L’artista quindi aveva ben impresso nella mente quel viso e lo ha sempre raffigurato a capo reclino. Bellissimo il particolare posto nel crocifisso lungo il corpo scolpito, ovvero sulla tunica che cinge i fianchi del Cristo sorretta da una corda vera. Quando dal 1690 al 1720 iniziò il lavoro sulle ‘macchine’ processionali diede alle sue rappresentazioni scultoree una drammaturgia tale che divennero vere e proprie storie sacre della Chiesa quasi fossero cellule vive tanto da far sì che la pietà popolare. arrivava a legittimare il vivere la fede. L’incoronazione di spine di Gesù è un’immagine talmente forte da far percorrere un brivido lungo la schiena. I due uomini che conficcano nel capo quella corona rappresentano il male del mondo e quei visi chinati verso il basso sembrano percepire il peso della loro colpa. L’orazione nell’orto degli ulivi appare come l’inizio di un sogno, gli apostoli dormono inconsapevoli di quanto sta per accadere. La macchina della Madonna Del Carmine vede il volto di Maria piegato verso San Simone Stock nel momento della consegna dello scapolare.
Tra queste opere, tutte strutture piramidali, splendida è quella della Deposizione del Cristo (nella foto sopra), collocata nella chiesa di San Matteo, e quella ove San Pasquale Bayon adora il Santissimo Sacramento in un tripudio di angeli. Originale è inoltre la scultura quasi teatrale ove la Vergine consegna Gesù Bambino a San Antonio da Padova. I colori policromi, biacca e cinabro per il rosa, ocre per il beige cupo, azzurro rame per le trasparenze. terra d’ombra per il nero, e per abiti gli strati di bolo, le foglie d’oro e le graffiature, ci lasciano immaginare ciò che la luce stessa, od il sole o le candele fossero in grado di fare prendere corpo a tutte queste figure, e che oggi sono vive come mai.

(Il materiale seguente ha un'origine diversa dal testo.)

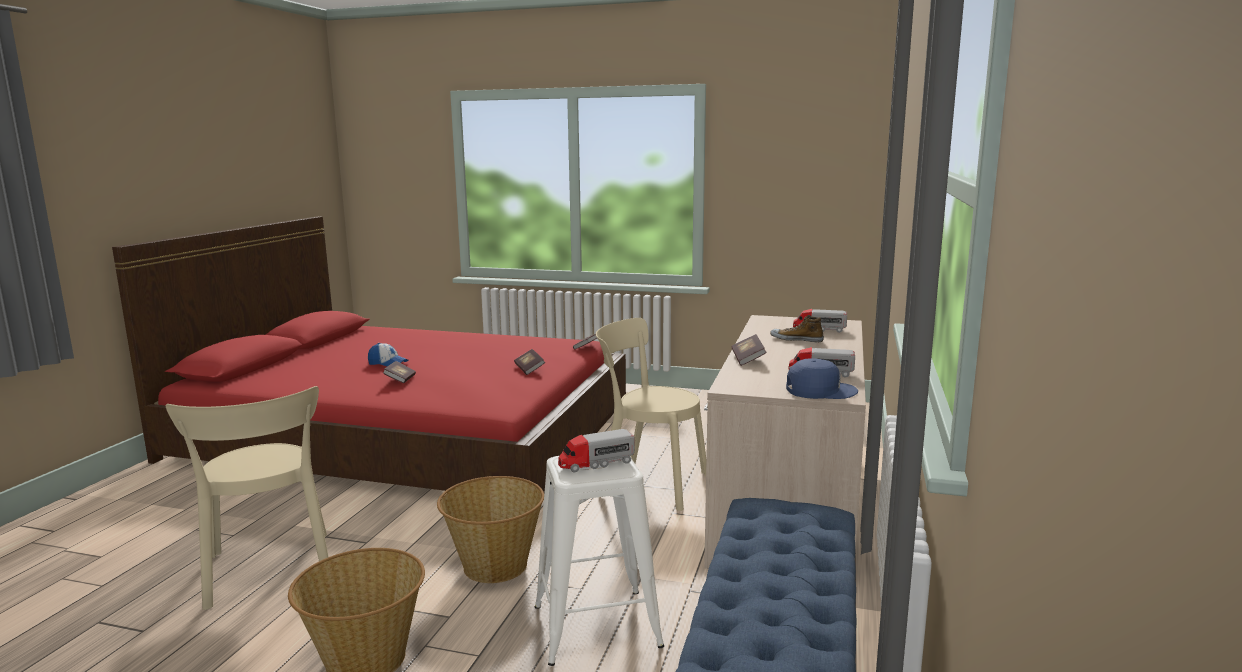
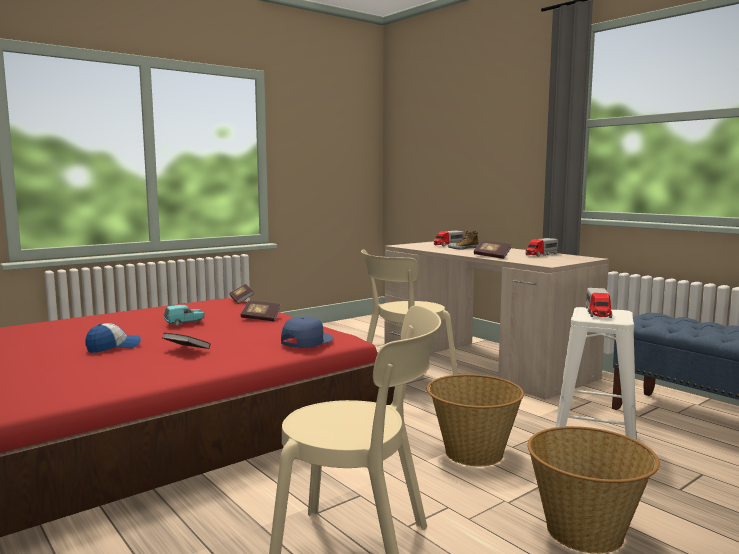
camera: 55 degrees left, 5 degrees down
(482, 357) = (184, 323): none -> turquoise toy car
(820, 390) = (574, 258): blue cap -> blue cap (306, 340)

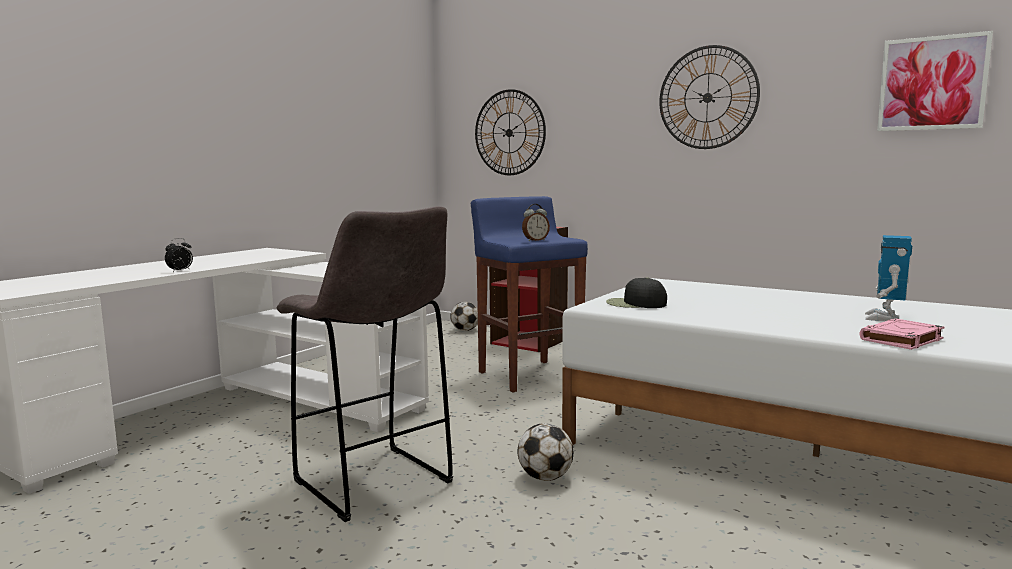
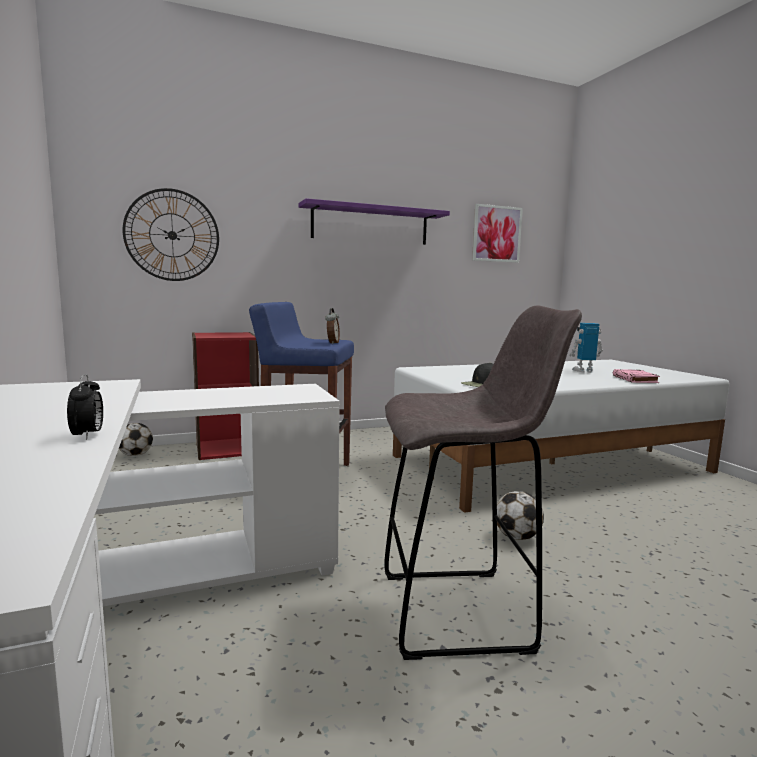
camera: 55 degrees left, 0 degrees up
(707, 97) = (370, 225): wall clock -> purple shelf
(884, 318) = (584, 371): toy robot -> toy robot turned 120 degrees clockwise

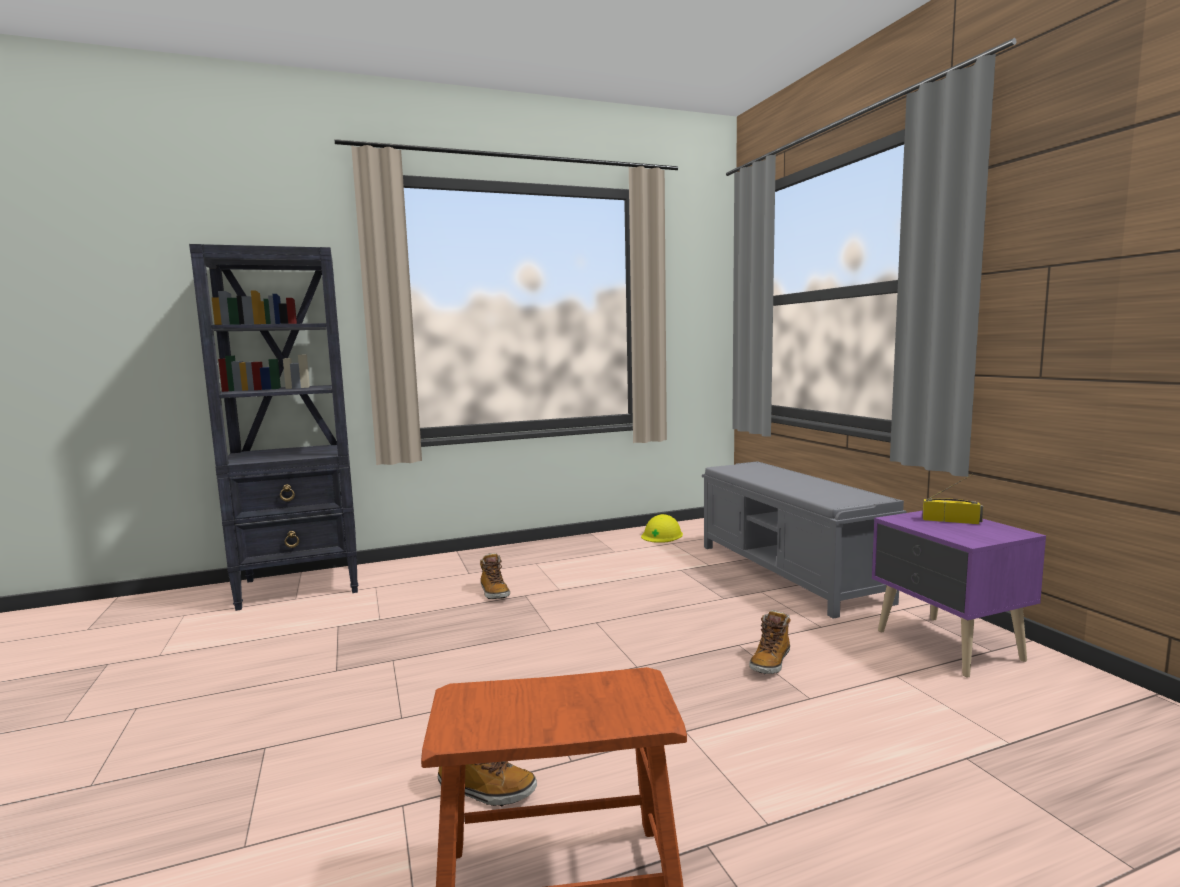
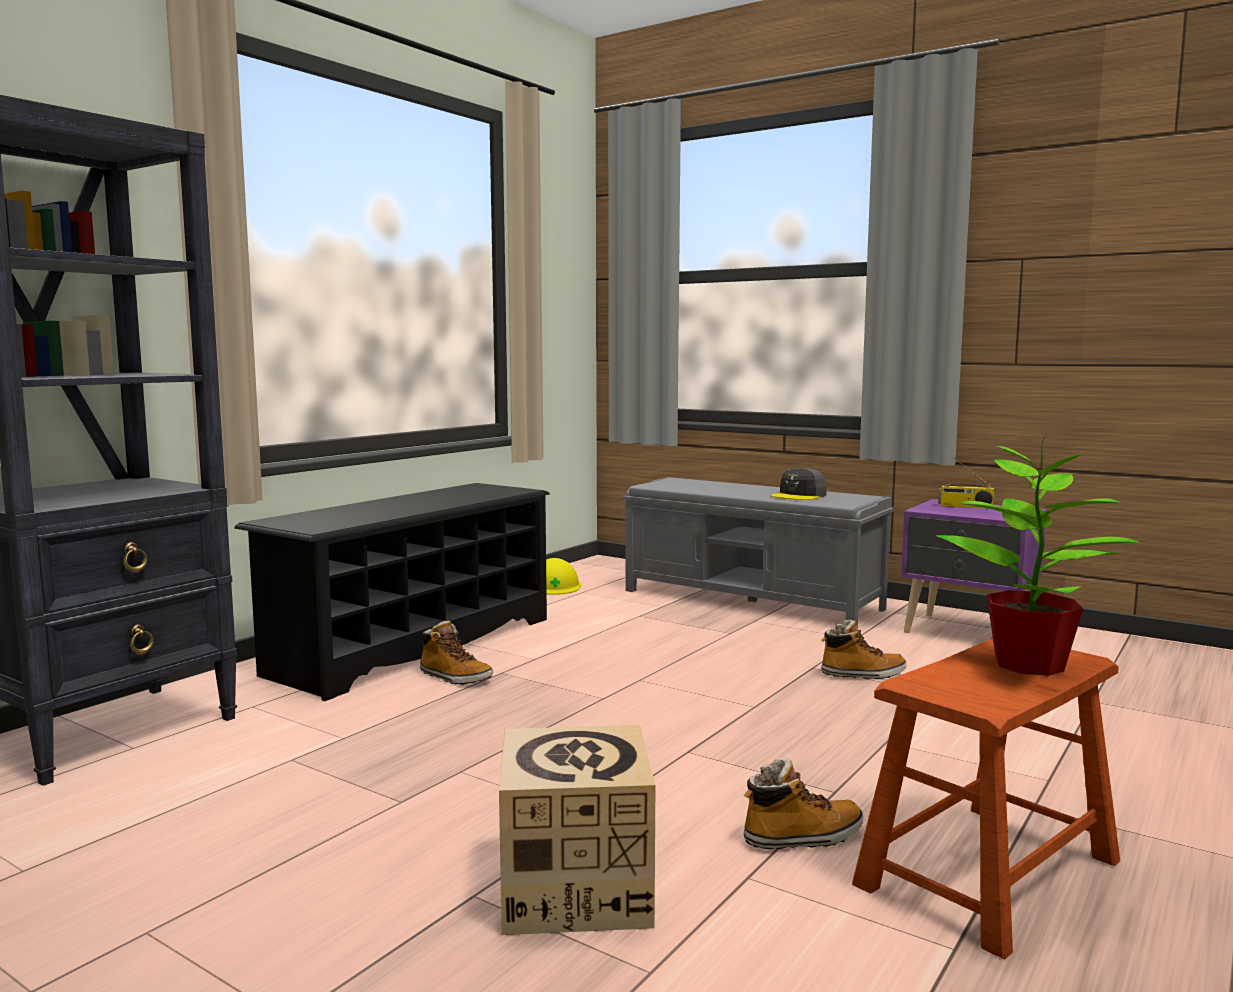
camera: 35 degrees left, 0 degrees up
(310, 767) = (576, 889): none -> cardboard box
(510, 564) = (413, 646): none -> black shoe rack
(592, 707) = (1031, 665): none -> potted plant
(770, 662) = (862, 674): boot -> boot turned 90 degrees counterclockwise
(815, 490) = (799, 495): none -> grey cap
(951, 520) = (965, 506): radio -> radio turned 150 degrees counterclockwise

Il nostro viaggio con Maragliano ha termine davanti alla cassa processionale di San Caterina d’Alessandria (nella foto sopra) che ogni anno lascia la chiesa per raggiungere i ruderi di quello che era l’oratorio della sua Confraternita, bombardato durante l’ultima guerra mondiale. E qui l’emozione ti prende ancor più. Le luci si spengono, una dolce e tenue musica sacra accompagna i presenti che in fila con una candela accesa la depongono intorno alla Cassa, c’è solo un lieve brusio di parole dette sottovoce, le figure linee prendono visibilità, l’oro che le ricopre diventa luce, giriamo tutto intorno, è un girotondo di preghiere e di meraviglia. La notte avanza, fuori un venticello fresco e dal profumo di mare ci accompagna a casa.
“E’ stato bello” è l’espressione più semplice che risuonerà nei nostri sonni estivi.